O mascote voltou os seus olhos brilhantes para o ex-guarda-noturno, como se estivesse animado com a nova adição no jogo. Uma animação que chegava a ser mórbida.
– Pensei que tivesse desistido. Além disso… Que motivos mais poderiam te trazer aqui? Você não recebeu a pouco tempo as suas chaves de volta?
Uma centelha de raiva percorreu Jake com a menção de Lino. Claro que eles devolveram as suas chaves. Tendo ele desistido e com Richard como seu novo substituto, não havia o porquê dos mascotes guardarem aquilo. Afinal, eles tinham um novo entretenimento: um outro alguém para perseguir e se divertir com seu desespero pela sobrevivência.
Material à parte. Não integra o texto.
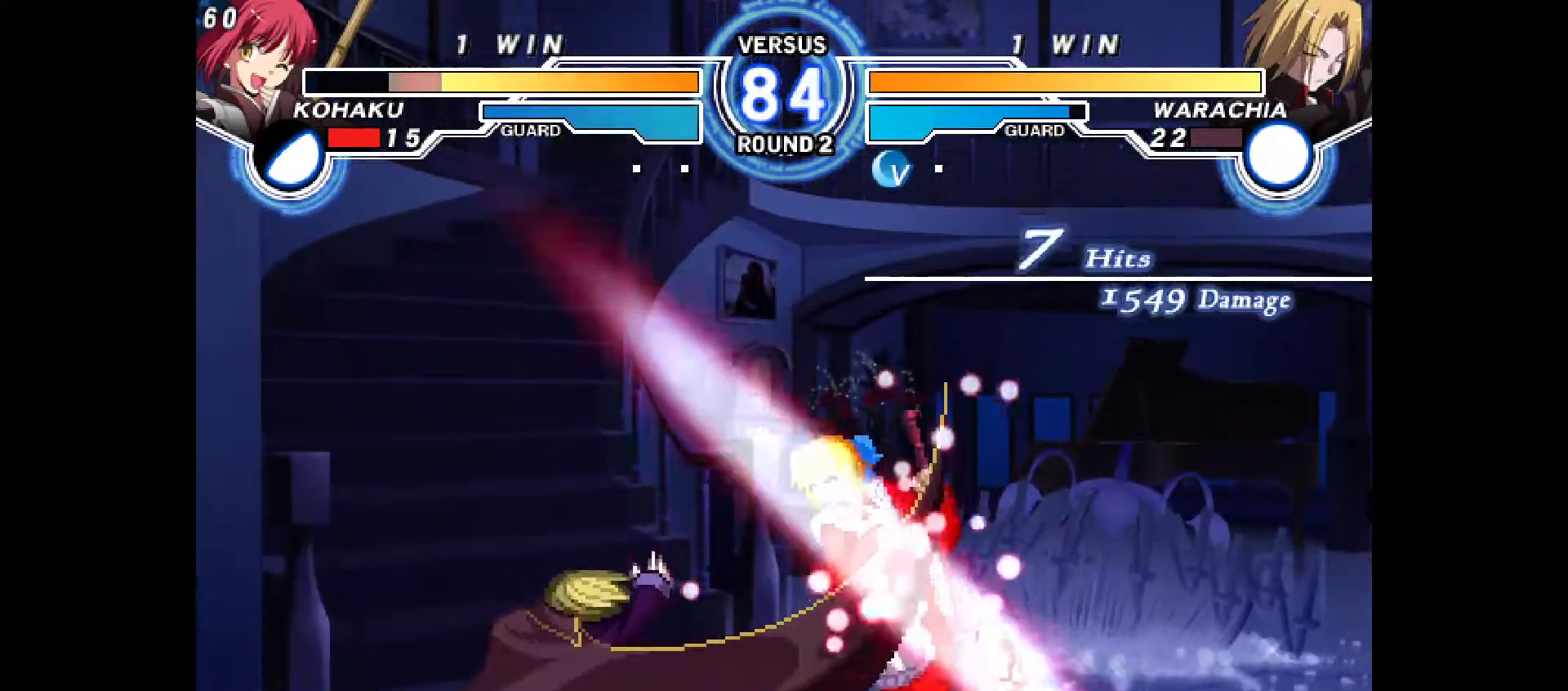
Gameplay with a controller (PlayStation layout); each line is a JSON object with the inputs held at the frame after it. "events" lists button and stick changes between this image and that frame as [ms after this image, input, new state], when the widget could be followed in between. Not read: HOME L3 R3 other_buttons.
{"buttons": ["CROSS", "CIRCLE", "DPAD_RIGHT"], "events": [[17, "DPAD_RIGHT", "up"], [50, "CIRCLE", "down"], [50, "CROSS", "down"], [83, "DPAD_RIGHT", "down"], [167, "CIRCLE", "up"], [167, "CROSS", "up"], [183, "DPAD_RIGHT", "up"], [250, "CIRCLE", "down"], [267, "CROSS", "down"], [267, "DPAD_RIGHT", "down"], [350, "CIRCLE", "up"], [350, "CROSS", "up"], [383, "DPAD_RIGHT", "up"], [467, "CIRCLE", "down"], [467, "CROSS", "down"], [467, "DPAD_RIGHT", "down"]]}
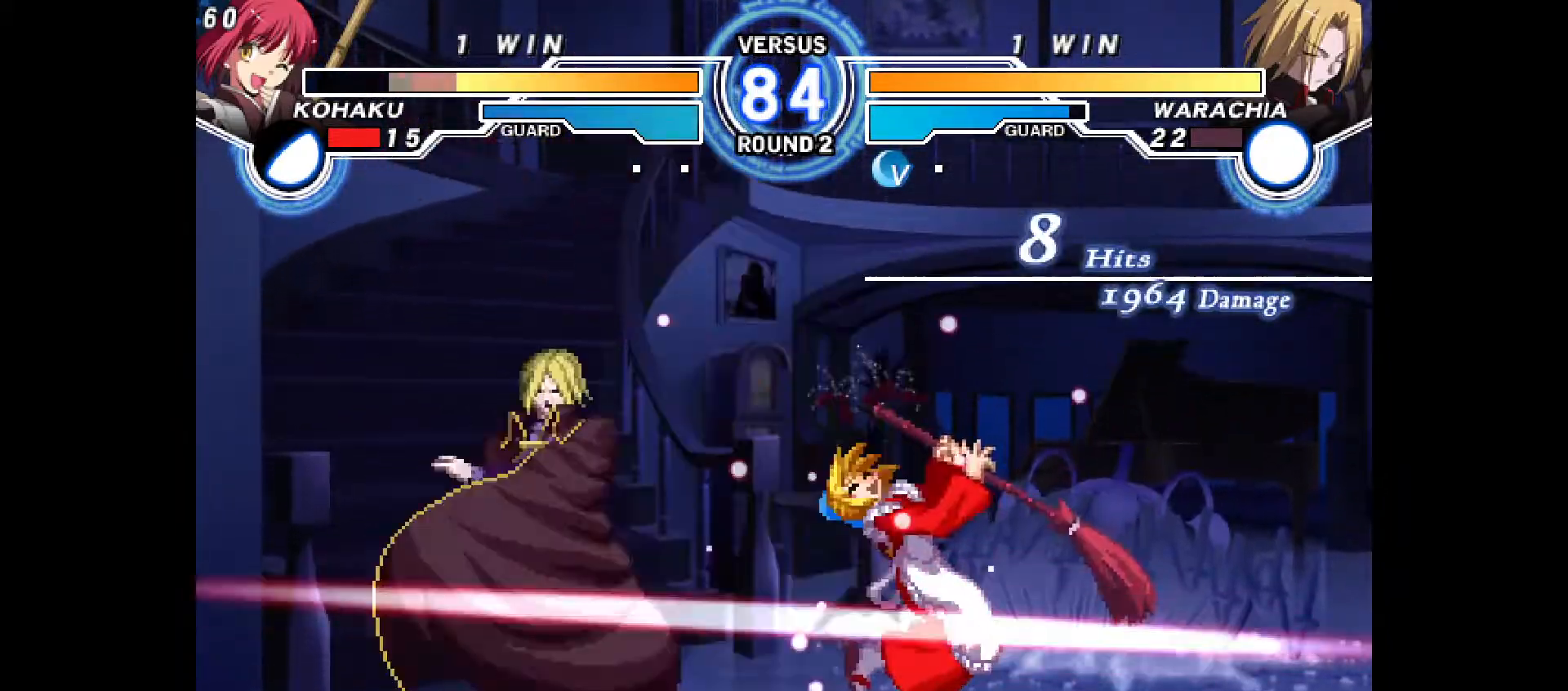
{"buttons": ["CROSS", "CIRCLE", "DPAD_RIGHT"], "events": [[50, "CIRCLE", "up"], [50, "CROSS", "up"], [117, "DPAD_RIGHT", "up"], [300, "CIRCLE", "down"], [300, "CROSS", "down"], [300, "DPAD_RIGHT", "down"], [417, "CIRCLE", "up"], [417, "CROSS", "up"], [417, "DPAD_RIGHT", "up"], [467, "CIRCLE", "down"], [500, "CROSS", "down"], [500, "DPAD_RIGHT", "down"]]}
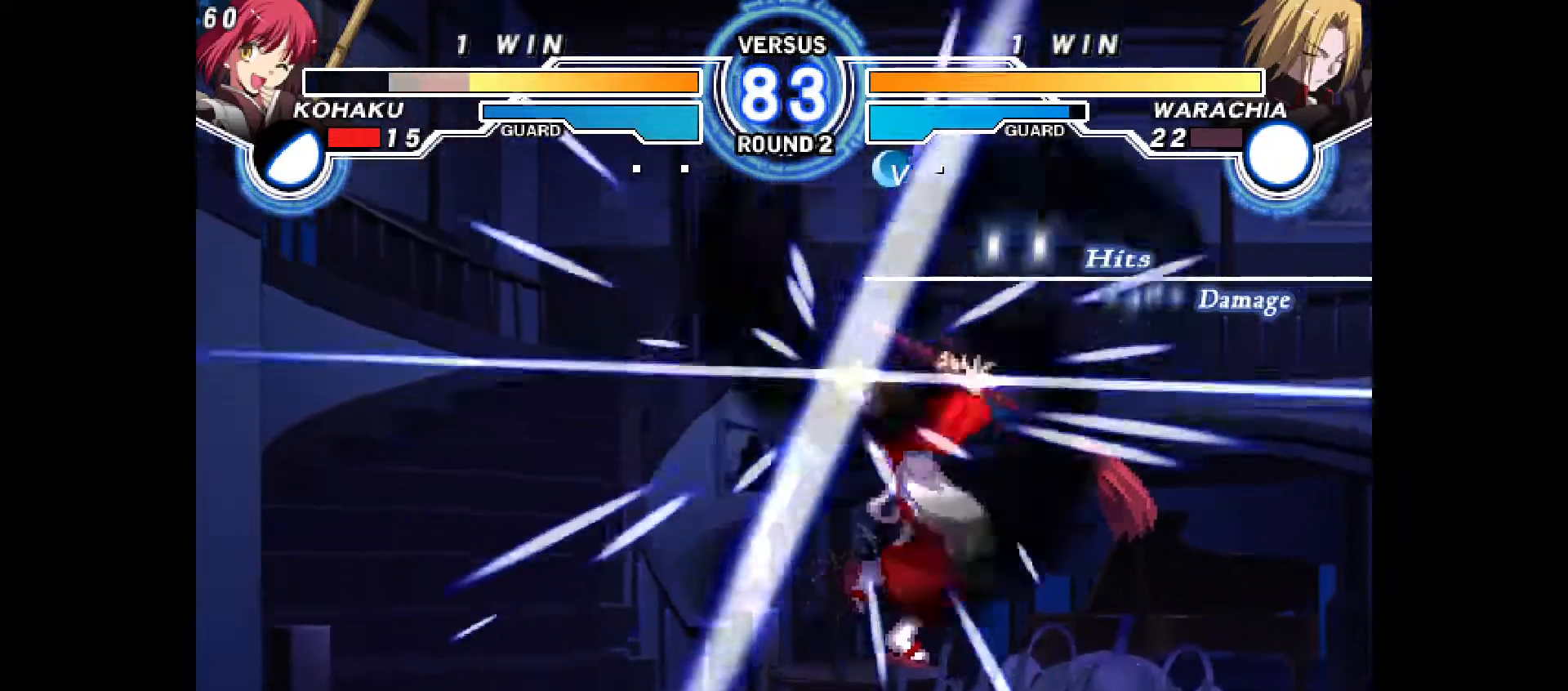
{"buttons": ["DPAD_LEFT"]}
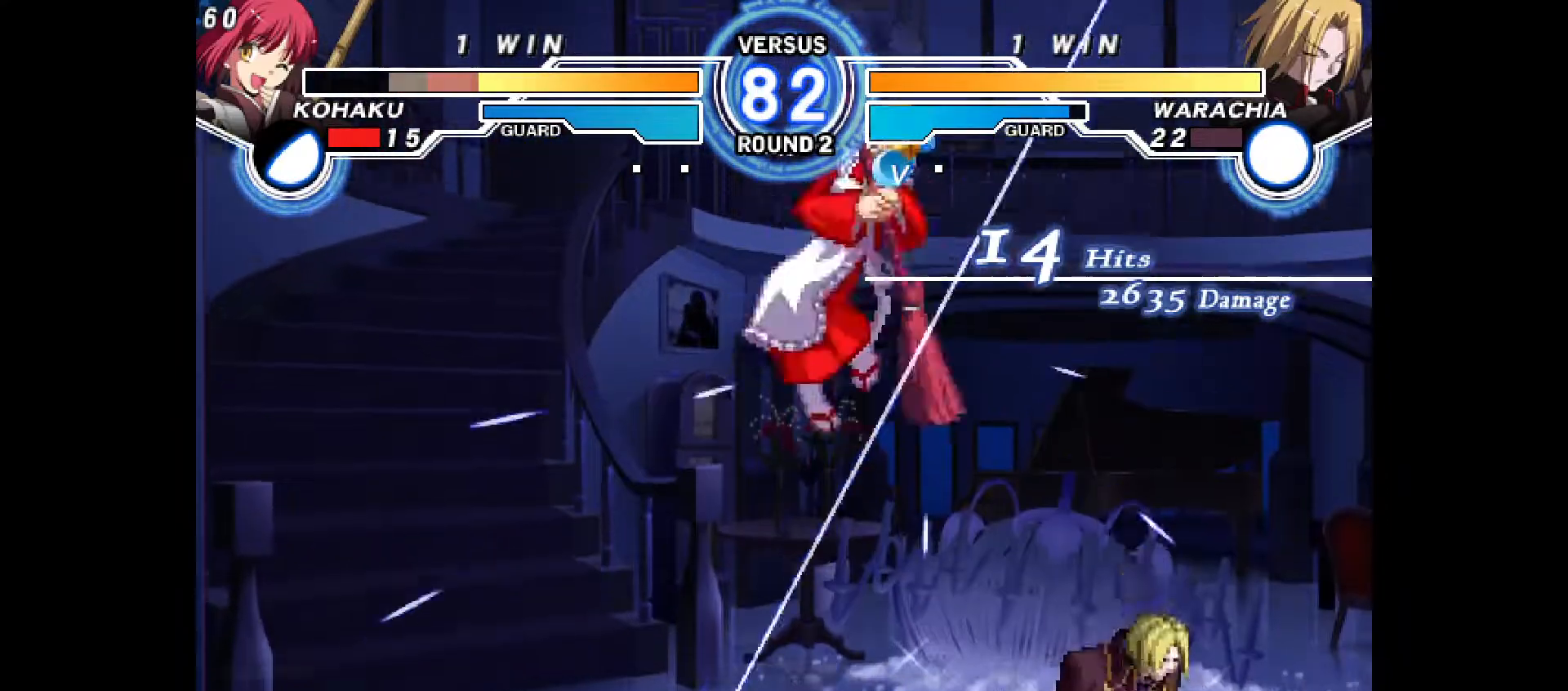
{"buttons": ["DPAD_LEFT"], "events": [[83, "DPAD_LEFT", "up"], [500, "DPAD_LEFT", "down"]]}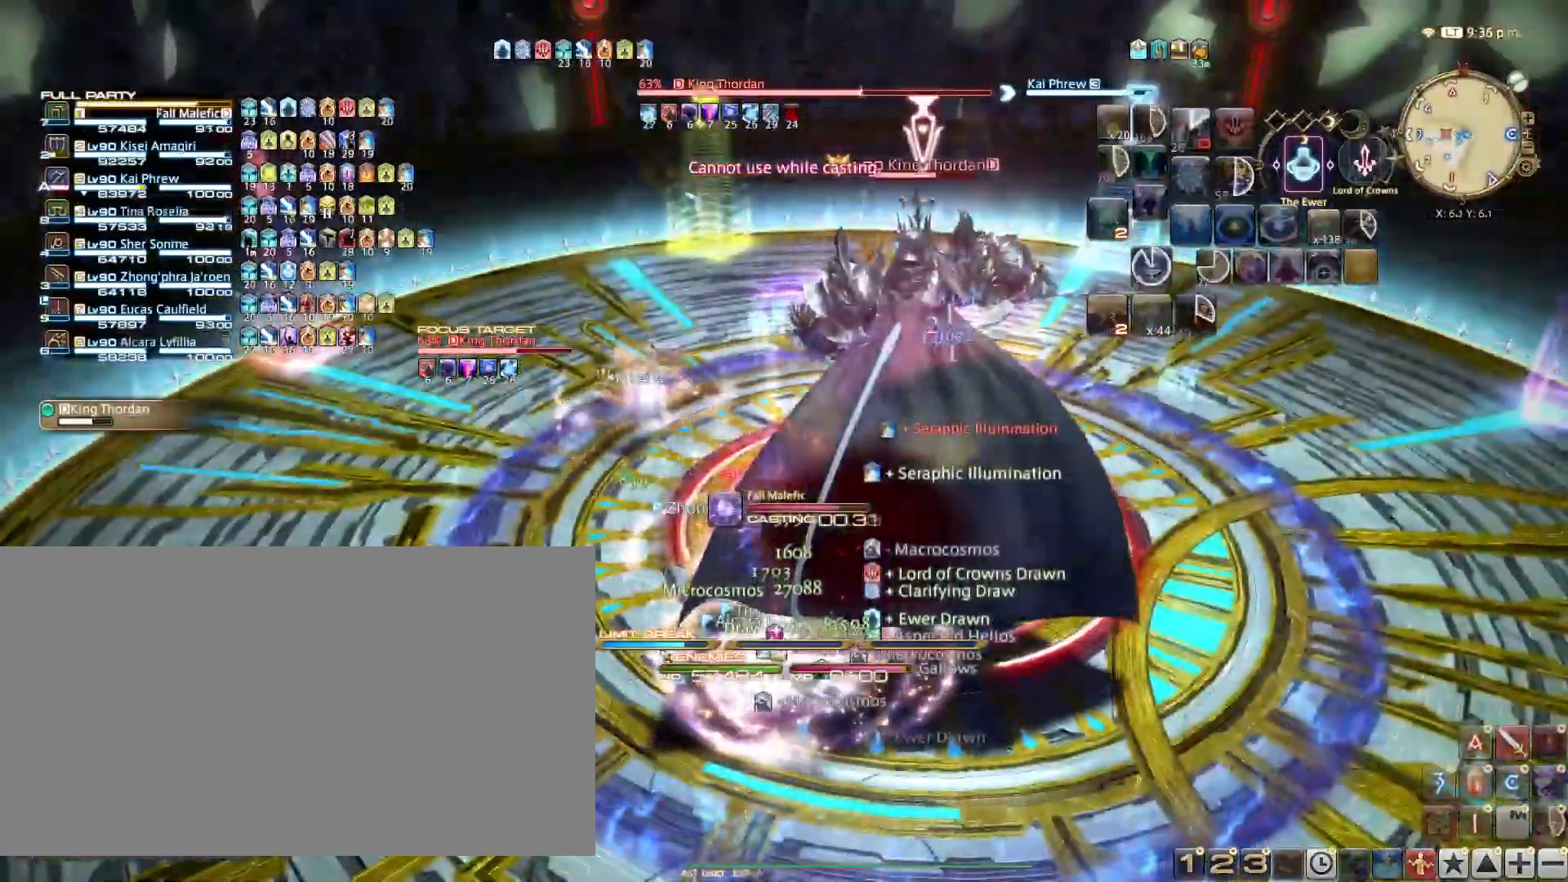
Gameplay with keyboard; each line is a JSON object with the keys held at the frame after it. "events" lists presses ("down") and releases ("up") of ".", "/", "0", "1", "2", "3", "4", "5", "6", "7", "8", "9", "a", "alt_l", "alt_r", "b", "backslash", "backspace", "c", "caps_lock", "comma", "ctrl_l", "ctrl_r", "d", "e", "equals", "escape", "f", "f1", "f10", "f11", "f12", "f2", "f3", "f4", "f5", "f6", "f7", "f8", "f9", "g", "h", "i", "j", "k", "l", "lbracket", "m", "minus", "n", "o", "p", "q", "quote", "r", "rbracket", "return", "s", "semicolon", "shift_l", "shift_r", "space", "super", "t", "tab", "tilde", "u", "v", "w", "x", "y" and "z" between this image and that frame as [ms after this image, input, new state], when the widget could be followed in between. No other keys are recorded. Mouse input is not recorded.
{"keys": [], "events": [[100, "5", "down"], [184, "5", "up"], [367, "1", "down"], [467, "1", "up"]]}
Jake sabia que, mesmo que a doninha tivesse o ajudado, assim como fizera com outros guardas antes e depois dele em algumas ocasiões, isso não passava de uma máscara: ele era igual aos outros. A verdade é que o mascote tinha a perfeita capacidade de acabar com aquilo tudo de uma vez, mas por algum motivo não o fazia. Ele realmente preferia fazer jogos, brincar com o psicológico das pessoas e se divertir às suas custas? Raspberry lhe dissera que ele era confiável, e como o ex-vigia acreditava nela cegamente, aderira a isso, só que… os últimos eventos, pareciam provar o contrário. Era como se ele e seu amigo estivessem caindo em mais ciladas, indo cada vez mais para o fundo do poço até chegar onde a luz do sol não batia. Mas, a maior pergunta que se passava em sua mente era: por que eles faziam isso? Quais suas motivações? Porque odiavam os humanos, em especial guardas-noturnos?
Jake respirou fundo, tomando consciência de que talvez nunca fosse descobrir a resposta para essas mil perguntas. Após alguns segundos, no puro silêncio, ele voltou a enfrentar aquele ser robótico imprevisível.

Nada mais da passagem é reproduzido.